Lance R. Pomerantz
Attorney at Law

Land     Title     Law

“Constructive Notice”  The  Newsletter

Excerpted from the July 8, 2015 mailing of "Constructive Notice":

The Title Search & the PCDS

A federal Magistrate Judge in upstate New York recently explored the relationship between a title search report and the Property Condition Disclosure Statement (“PCDS”) provided by the seller. Eagan v. Glassbrenner, No. 14-CV-507S (W. D. N. Y., June 10, 2015).

Sellers had answered “no” to PCDS Question 4, concerning whether anyone else had a lease, easement or any other right to use or occupy the property "other than those stated in documents available in the public record." Buyer had ordered a title search that revealed five recorded oil and gas leases. After closing, Buyer started receiving royalty checks from the lessee. Buyer sued Sellers, contending that seller lied when answering Question 4.
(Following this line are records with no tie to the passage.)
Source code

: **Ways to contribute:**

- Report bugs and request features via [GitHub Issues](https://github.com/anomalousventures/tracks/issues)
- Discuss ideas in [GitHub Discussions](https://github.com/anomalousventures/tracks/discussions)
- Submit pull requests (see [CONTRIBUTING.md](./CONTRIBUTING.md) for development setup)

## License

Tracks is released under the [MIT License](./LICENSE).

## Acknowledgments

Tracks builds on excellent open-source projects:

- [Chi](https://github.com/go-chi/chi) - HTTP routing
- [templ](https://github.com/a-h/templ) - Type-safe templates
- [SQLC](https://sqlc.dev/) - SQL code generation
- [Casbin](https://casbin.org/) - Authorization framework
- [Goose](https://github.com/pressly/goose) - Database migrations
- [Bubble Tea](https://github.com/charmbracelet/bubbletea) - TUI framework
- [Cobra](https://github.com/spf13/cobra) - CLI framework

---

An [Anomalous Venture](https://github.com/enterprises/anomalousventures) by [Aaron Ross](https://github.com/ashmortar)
The Court found “[t]he title search report contained enough information to allow the [Buyer] to search the public record for further information about those leases.” Hence, the plain language of Question 4 precluded summary judgment for the Buyer.


This case points up the ramifications of the PCDS when complex commercial activities are carried out on residential land. The other issue the Court addressed concerned whether natural gas storage "operations" in a natural rock formation beneath the land occur in a way that would constitute a storage "facility." Sellers had answered “yes” to PCDS Question 14 concerning storage “tanks,” but had given a separate affidavit wherein they asserted “to the best of our knowledge … no storage facilities exist under the premises.” Noting that Buyer had waived two opportunities to inspect the premises prior to closing and that discovery about Sellers' knowledge at the time the affidavit was given had not yet been completed, the Court declined to grant summary judgment.